## Listed records

★ ★ ★

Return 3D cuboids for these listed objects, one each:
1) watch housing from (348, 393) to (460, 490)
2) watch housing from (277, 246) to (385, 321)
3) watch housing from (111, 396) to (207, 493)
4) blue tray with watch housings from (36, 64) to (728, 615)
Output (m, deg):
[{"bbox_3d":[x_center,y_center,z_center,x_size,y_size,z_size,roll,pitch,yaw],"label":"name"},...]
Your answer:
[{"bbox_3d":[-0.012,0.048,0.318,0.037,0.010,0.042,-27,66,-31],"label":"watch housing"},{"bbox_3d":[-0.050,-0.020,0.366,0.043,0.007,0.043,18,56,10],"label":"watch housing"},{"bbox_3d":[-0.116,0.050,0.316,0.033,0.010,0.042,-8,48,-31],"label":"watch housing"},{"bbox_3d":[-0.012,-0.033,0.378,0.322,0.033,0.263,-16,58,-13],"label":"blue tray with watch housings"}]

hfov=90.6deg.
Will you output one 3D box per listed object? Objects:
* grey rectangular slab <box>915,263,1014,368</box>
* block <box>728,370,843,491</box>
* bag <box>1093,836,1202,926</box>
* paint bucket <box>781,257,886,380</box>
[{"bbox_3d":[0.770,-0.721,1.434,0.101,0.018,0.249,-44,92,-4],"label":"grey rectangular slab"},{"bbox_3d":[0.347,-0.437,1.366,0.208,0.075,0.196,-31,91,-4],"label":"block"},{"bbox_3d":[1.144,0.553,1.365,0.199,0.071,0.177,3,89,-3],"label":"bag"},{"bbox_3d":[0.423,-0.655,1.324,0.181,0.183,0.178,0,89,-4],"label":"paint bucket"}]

★ ★ ★

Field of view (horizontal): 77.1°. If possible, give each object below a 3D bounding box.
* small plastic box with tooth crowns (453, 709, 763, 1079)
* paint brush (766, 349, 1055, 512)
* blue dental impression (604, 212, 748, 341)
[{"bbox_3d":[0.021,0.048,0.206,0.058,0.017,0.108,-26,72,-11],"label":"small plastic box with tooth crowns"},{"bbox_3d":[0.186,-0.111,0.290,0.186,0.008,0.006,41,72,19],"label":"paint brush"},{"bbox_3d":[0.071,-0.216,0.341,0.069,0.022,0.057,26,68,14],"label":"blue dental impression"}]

★ ★ ★

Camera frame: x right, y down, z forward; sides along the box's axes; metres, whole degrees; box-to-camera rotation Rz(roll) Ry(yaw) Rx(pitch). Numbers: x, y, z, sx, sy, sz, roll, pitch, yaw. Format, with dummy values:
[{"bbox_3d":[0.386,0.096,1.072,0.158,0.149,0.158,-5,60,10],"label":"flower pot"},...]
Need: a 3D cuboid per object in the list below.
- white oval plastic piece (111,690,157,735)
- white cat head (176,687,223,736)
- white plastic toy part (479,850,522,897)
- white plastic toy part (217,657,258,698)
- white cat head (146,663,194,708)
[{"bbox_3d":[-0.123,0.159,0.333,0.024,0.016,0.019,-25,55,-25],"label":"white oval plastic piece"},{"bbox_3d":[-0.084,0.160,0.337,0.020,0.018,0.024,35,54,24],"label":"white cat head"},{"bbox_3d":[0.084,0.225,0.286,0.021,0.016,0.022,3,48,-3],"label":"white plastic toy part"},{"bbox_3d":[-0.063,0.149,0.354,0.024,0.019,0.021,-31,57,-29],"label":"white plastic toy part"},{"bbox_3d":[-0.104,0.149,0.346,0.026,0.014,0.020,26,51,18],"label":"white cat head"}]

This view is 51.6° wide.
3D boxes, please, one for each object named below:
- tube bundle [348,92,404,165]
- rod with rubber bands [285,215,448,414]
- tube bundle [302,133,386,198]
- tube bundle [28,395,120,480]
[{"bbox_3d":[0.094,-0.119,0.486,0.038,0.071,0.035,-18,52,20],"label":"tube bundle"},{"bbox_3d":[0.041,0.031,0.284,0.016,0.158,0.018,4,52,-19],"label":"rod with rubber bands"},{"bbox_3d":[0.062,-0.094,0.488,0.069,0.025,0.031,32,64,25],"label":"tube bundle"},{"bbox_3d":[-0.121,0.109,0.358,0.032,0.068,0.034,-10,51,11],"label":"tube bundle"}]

★ ★ ★

## Task statement
Take from the material above every line that includes the word "each".

## Written answer
Return 3D cuboids for these listed objects, one each:
Field of view (horizontal): 77.1°. If possible, give each object below a 3D bounding box.
3D boxes, please, one for each object named below:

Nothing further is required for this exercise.